Non-Clinical Care Guides Offer Positive Approach to Patient Care

November 1, 2013

by Diane Atwood

Diane AtwoodRichard Adair, MD, has been an internist for about 40 years. He is currently employed by Allina Health, a large not-for-profit network of hospitals and clinics in Minnesota and western Wisconsin.

As is the case for health care providers across the coun­try, Adair gets to spend, on average, about 20 minutes with each of his patients. He works in a primary care clinic at Abbott Northwestern Hospital, an Allina hos­pital in Minneapolis. A fair number of his patients have chronic diseases and given the time constraints, he often worried that some of them didn’t get the level of attention they needed. The challenge was, he says, “How can we go about giving better quality for our patients without adding more time or more reimburse­ment, because these things are just not going to hap­pen?”

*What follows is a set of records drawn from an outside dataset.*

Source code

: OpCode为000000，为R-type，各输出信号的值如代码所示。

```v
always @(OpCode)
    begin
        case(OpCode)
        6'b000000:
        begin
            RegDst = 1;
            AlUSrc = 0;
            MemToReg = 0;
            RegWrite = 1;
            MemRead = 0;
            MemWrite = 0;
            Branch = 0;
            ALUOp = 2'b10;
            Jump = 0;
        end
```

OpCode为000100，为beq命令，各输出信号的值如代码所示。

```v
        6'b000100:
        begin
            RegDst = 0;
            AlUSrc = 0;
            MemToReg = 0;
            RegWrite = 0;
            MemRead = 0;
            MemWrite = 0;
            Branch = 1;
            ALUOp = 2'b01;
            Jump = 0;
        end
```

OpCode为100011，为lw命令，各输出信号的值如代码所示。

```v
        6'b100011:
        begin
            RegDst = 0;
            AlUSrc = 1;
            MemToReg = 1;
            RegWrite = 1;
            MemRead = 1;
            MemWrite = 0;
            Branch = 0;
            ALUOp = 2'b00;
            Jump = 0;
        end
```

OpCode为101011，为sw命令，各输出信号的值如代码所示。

Improving the quality of chronic disease care is an im­portant goal for the entire United States health care system. Several innovative care management models already exist, but Adair wanted to try something dif­ferent. Instead of adding more clinical people, such as nurses, to the primary care delivery team, he wanted to hire laypeople. “Nurses are pretty expensive,” he says. “They have very specific skills and training and we couldn’t do without them, but I was looking for some­body who had a little different skill set than the nurses.”